▸ **Instructions to follow**
Could you write out all of the rows below word for word, leaving the pictures out of your answer?

▸ **Material shown**
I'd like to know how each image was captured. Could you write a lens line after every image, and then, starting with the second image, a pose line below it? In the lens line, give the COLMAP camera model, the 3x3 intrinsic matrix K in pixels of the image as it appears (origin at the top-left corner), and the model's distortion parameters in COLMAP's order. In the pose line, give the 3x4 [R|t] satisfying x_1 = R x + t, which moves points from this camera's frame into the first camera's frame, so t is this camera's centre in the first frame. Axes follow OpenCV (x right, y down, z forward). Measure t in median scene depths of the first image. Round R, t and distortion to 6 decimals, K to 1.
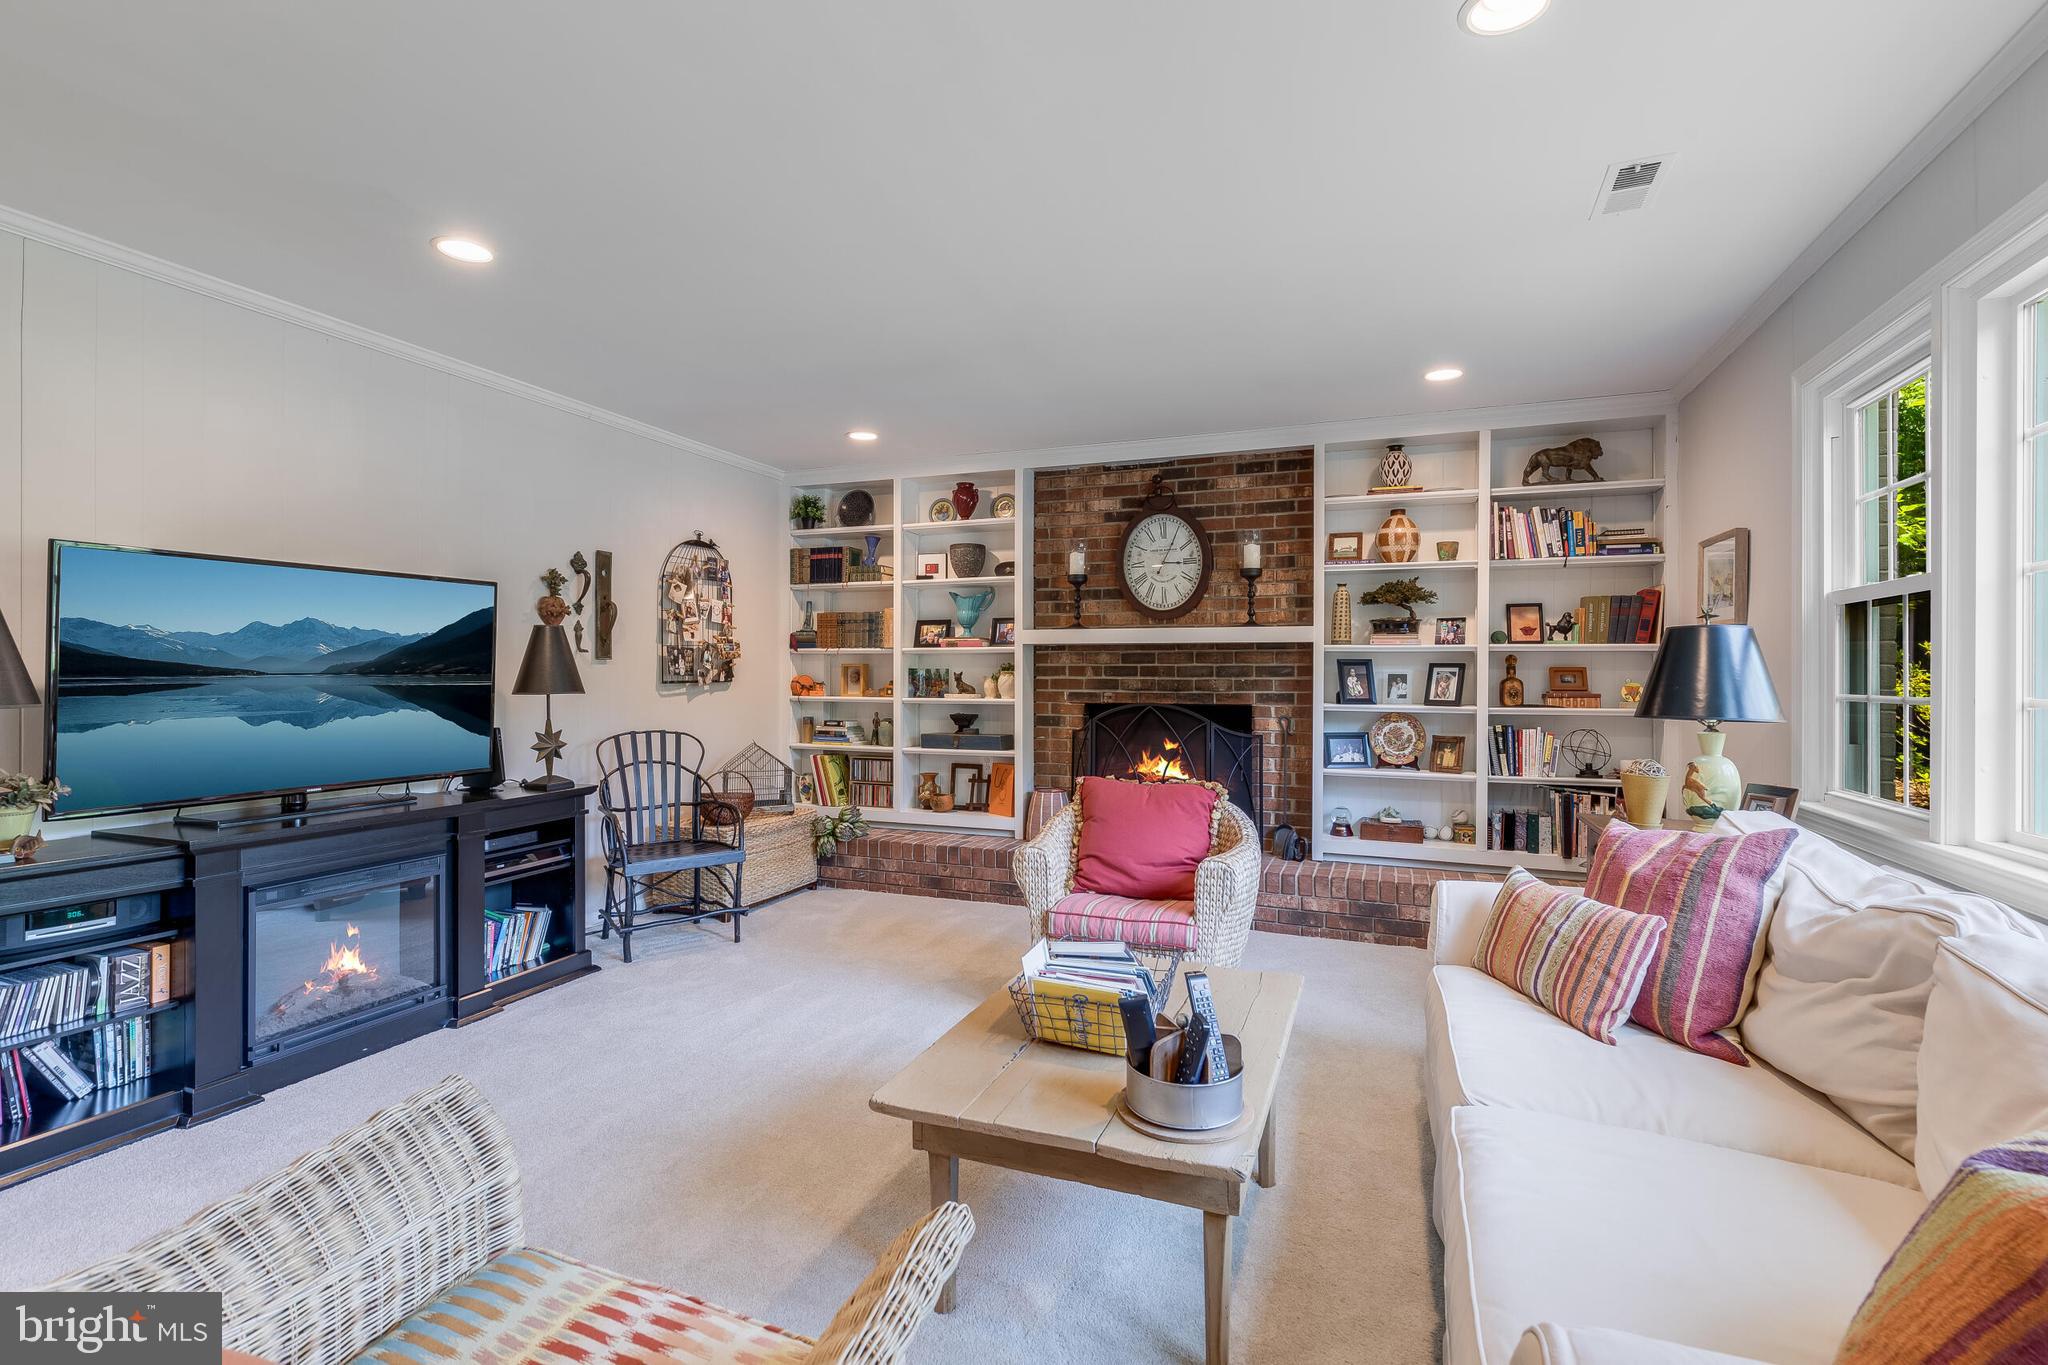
lens RADIAL K [[932.1, 0, 1022.0], [0, 932.1, 670.3], [0, 0, 1]] dist [0.011548, -0.000173]
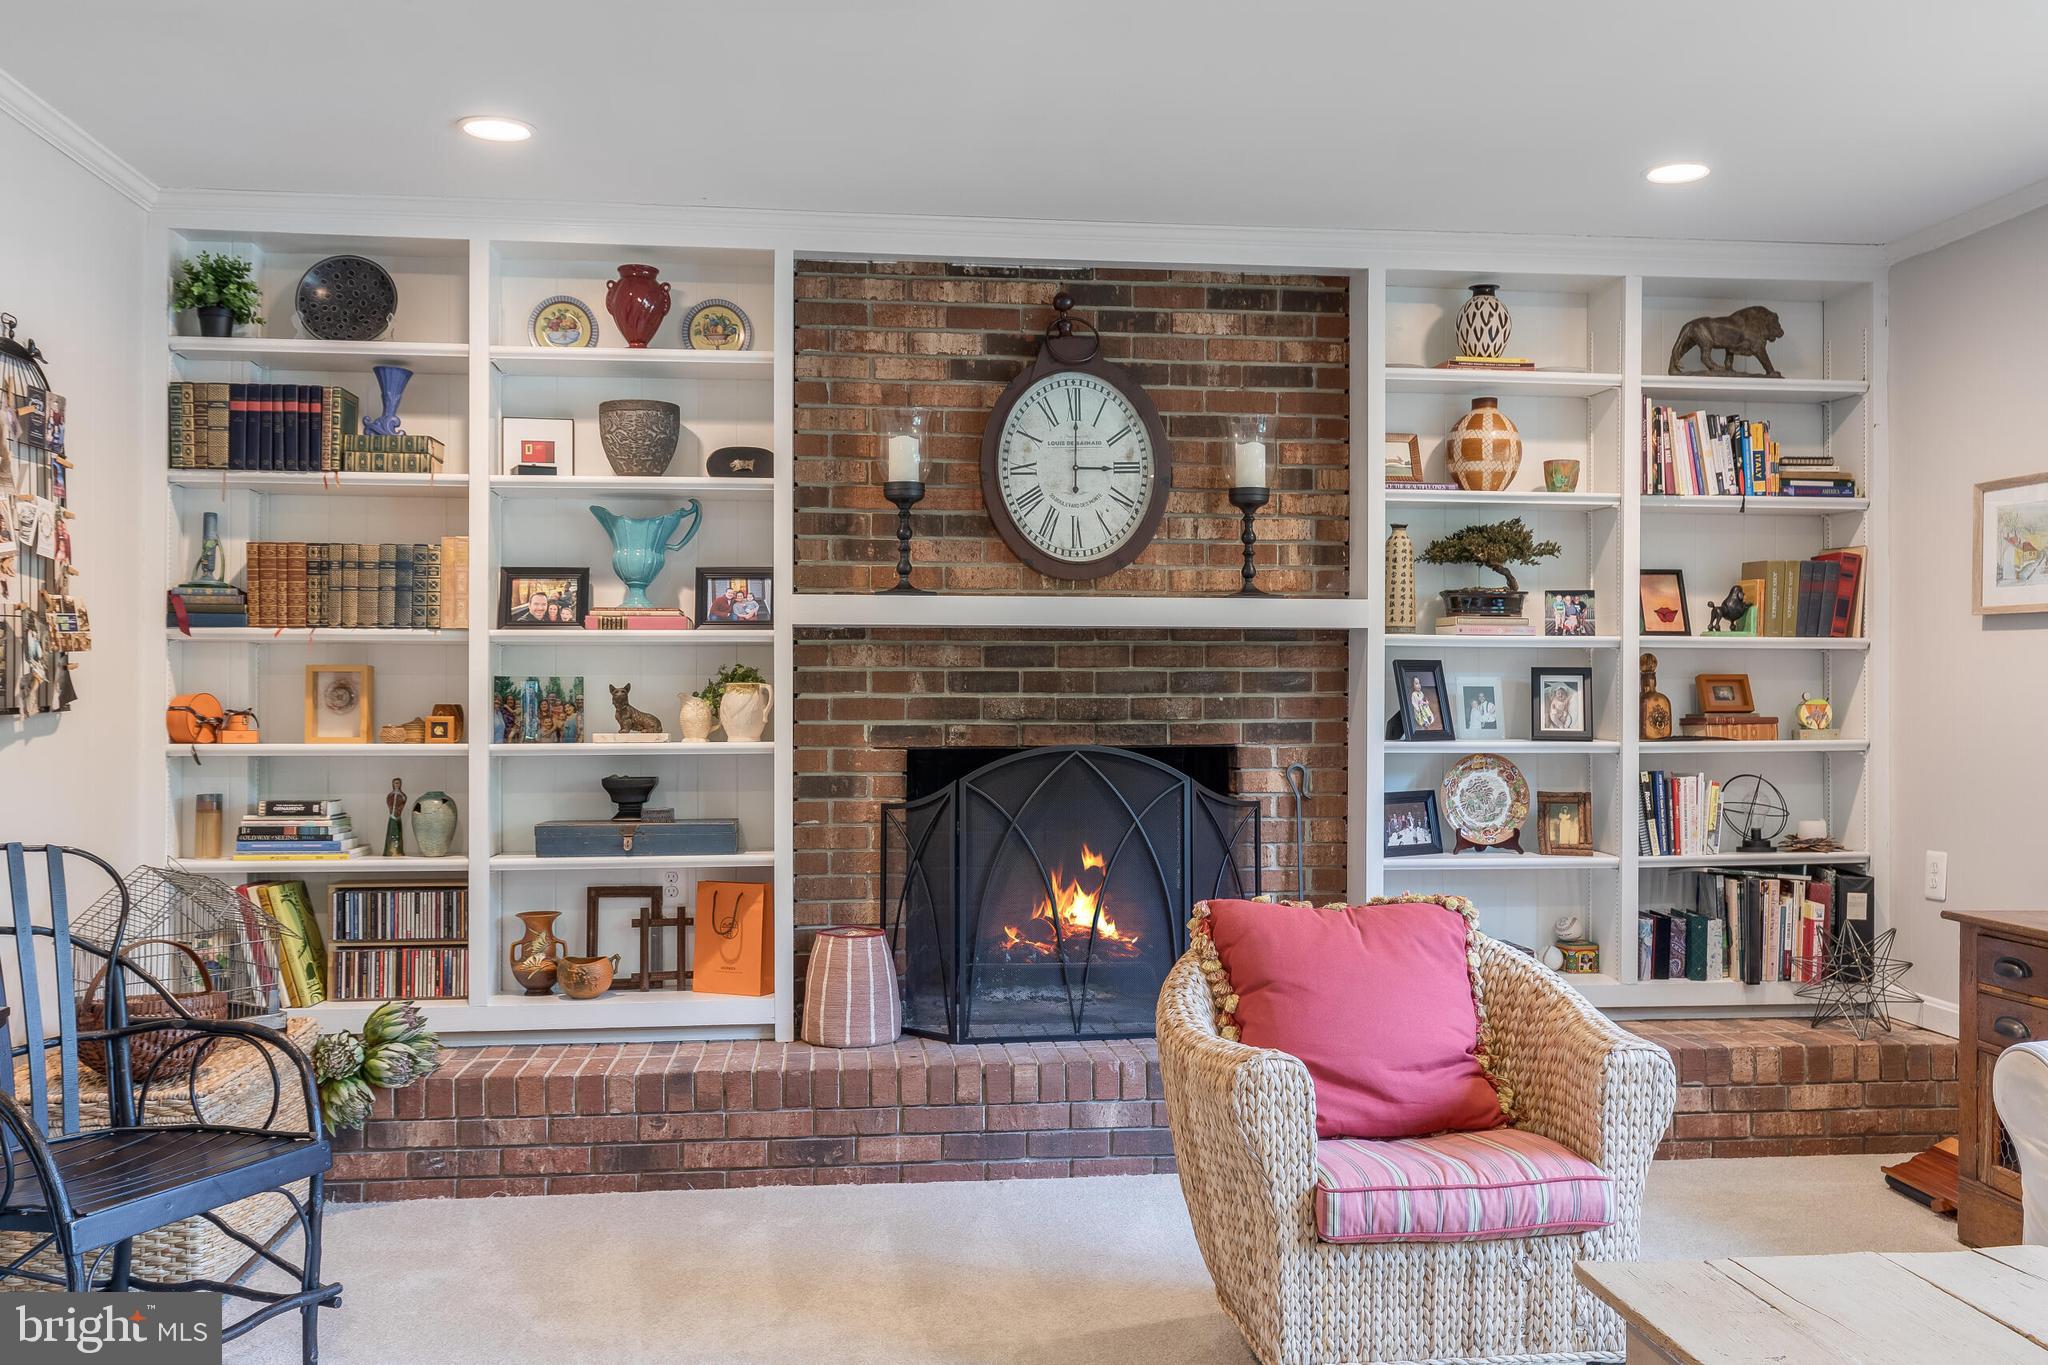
lens RADIAL K [[1733.9, 0, 1024.0], [0, 1733.9, 682.5], [0, 0, 1]] dist [0.008945, -0.001243]
pose [[0.881210, -0.001581, 0.472723, -0.324413], [0.000970, 0.999998, 0.001537, -0.000320], [-0.472724, -0.000896, 0.881210, 0.185314]]
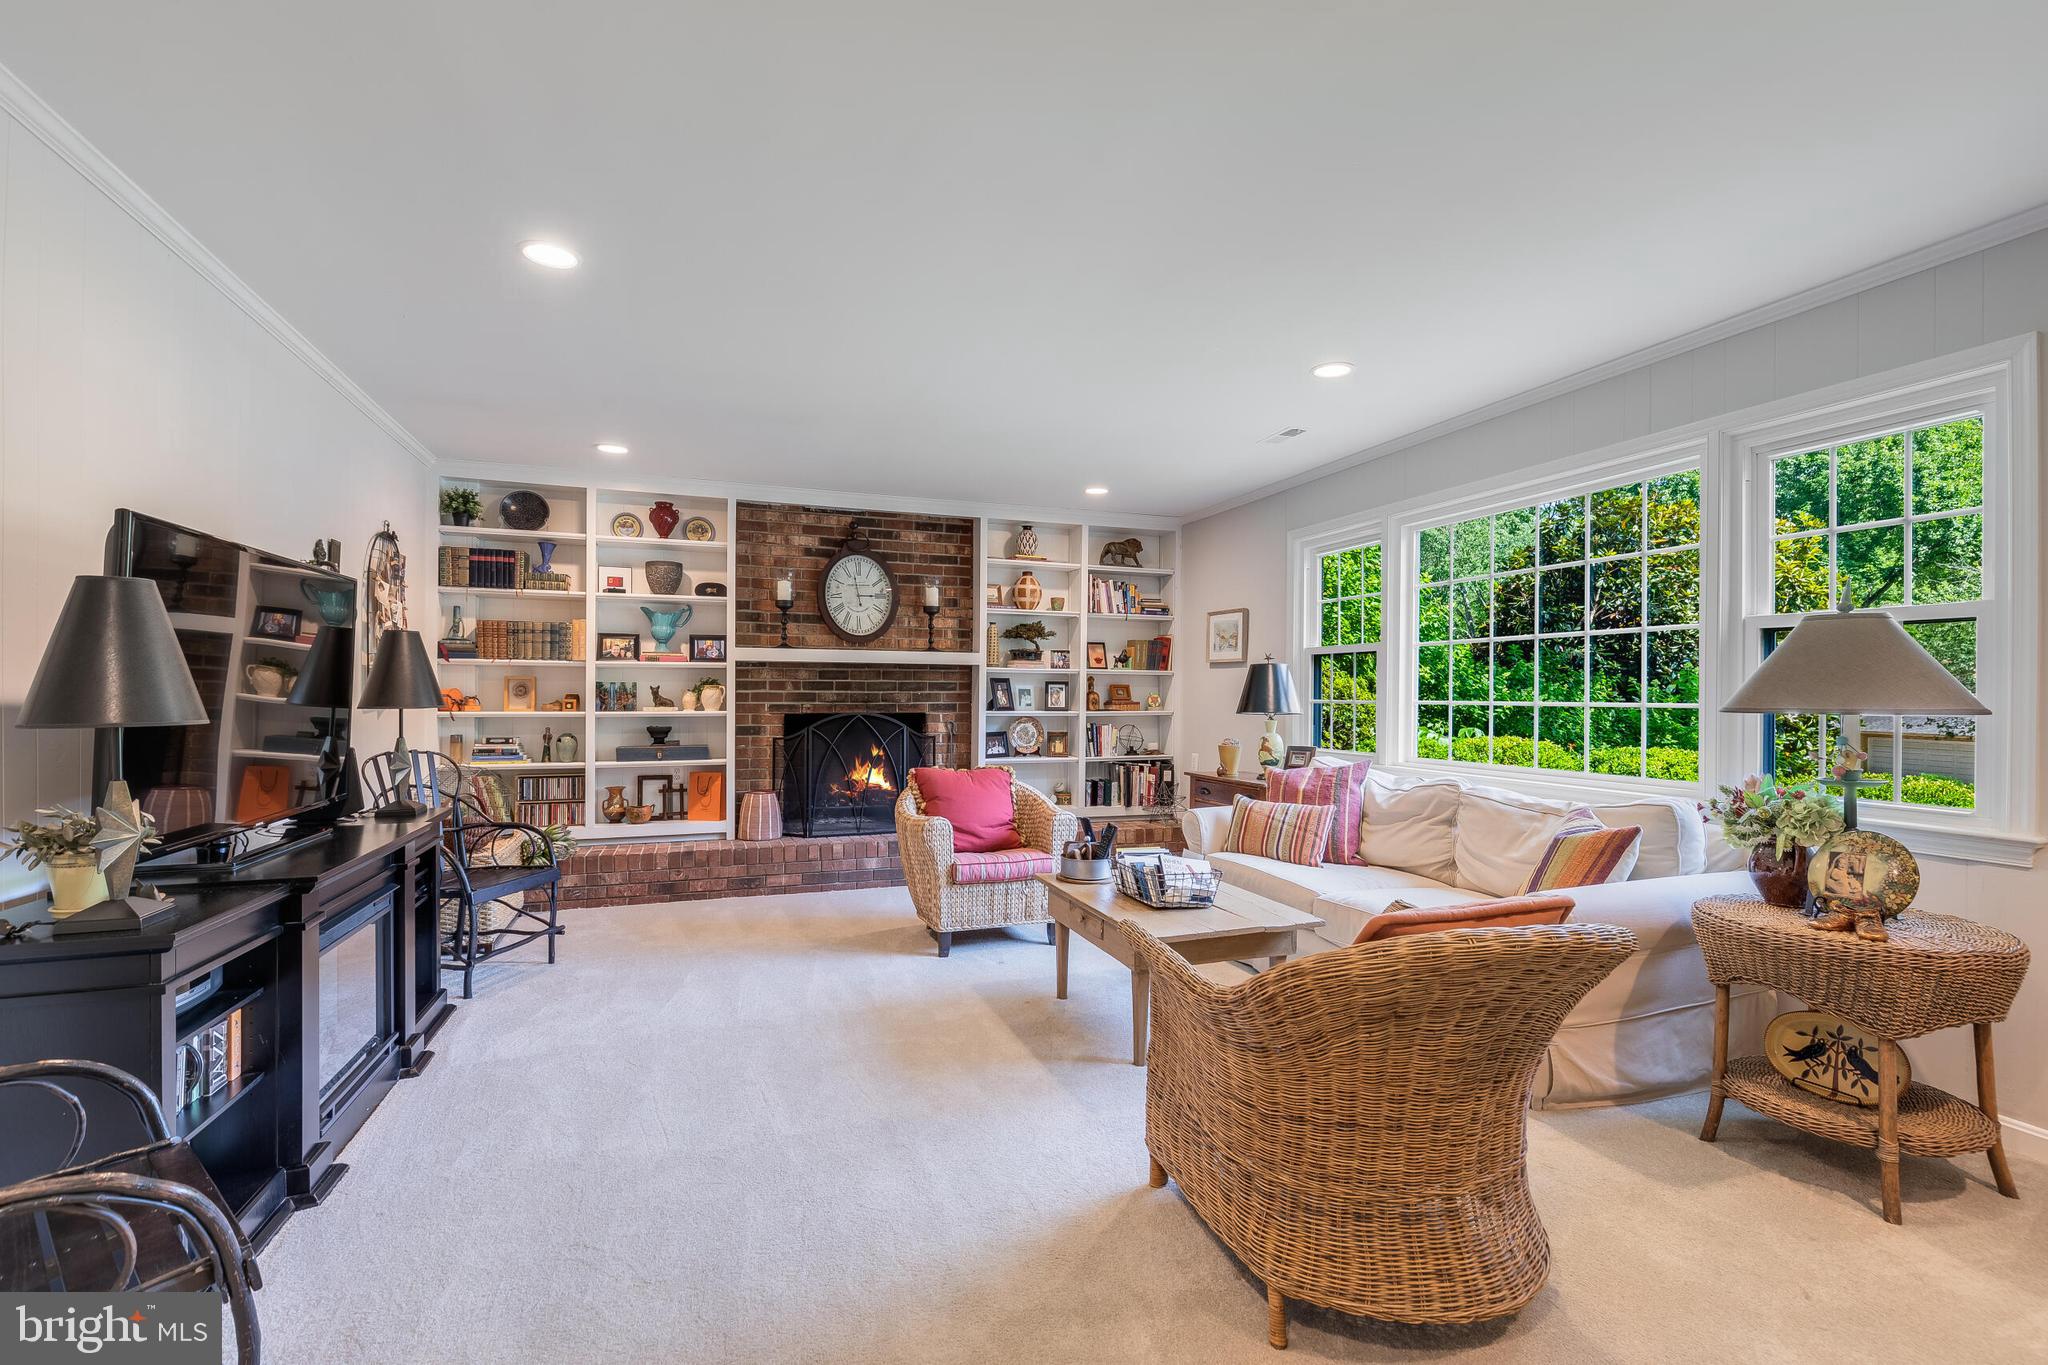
lens RADIAL K [[922.0, 0, 1023.2], [0, 922.0, 694.2], [0, 0, 1]] dist [0.012442, -0.000058]
pose [[0.752276, -0.000691, 0.658848, -0.479680], [-0.005123, 0.999963, 0.006898, 0.002257], [-0.658828, -0.008565, 0.752245, -0.035357]]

▸ **Exercise solution**
I'd like to know how each image was captured. Could you write a lens line after every image, and then, starting with the second image, a pose line below it? In the lens line, give the COLMAP camera model, the 3x3 intrinsic matrix K in pixels of the image as it appears (origin at the top-left corner), and the model's distortion parameters in COLMAP's order. In the pose line, give the 3x4 [R|t] satisfying x_1 = R x + t, which moves points from this camera's frame into the first camera's frame, so t is this camera's centre in the first frame. Axes follow OpenCV (x right, y down, z forward). Measure t in median scene depths of the first image. Round R, t and distortion to 6 decimals, K to 1.
lens RADIAL K [[932.1, 0, 1022.0], [0, 932.1, 670.3], [0, 0, 1]] dist [0.011548, -0.000173]
lens RADIAL K [[1733.9, 0, 1024.0], [0, 1733.9, 682.5], [0, 0, 1]] dist [0.008945, -0.001243]
pose [[0.881210, -0.001581, 0.472723, -0.324413], [0.000970, 0.999998, 0.001537, -0.000320], [-0.472724, -0.000896, 0.881210, 0.185314]]
lens RADIAL K [[922.0, 0, 1023.2], [0, 922.0, 694.2], [0, 0, 1]] dist [0.012442, -0.000058]
pose [[0.752276, -0.000691, 0.658848, -0.479680], [-0.005123, 0.999963, 0.006898, 0.002257], [-0.658828, -0.008565, 0.752245, -0.035357]]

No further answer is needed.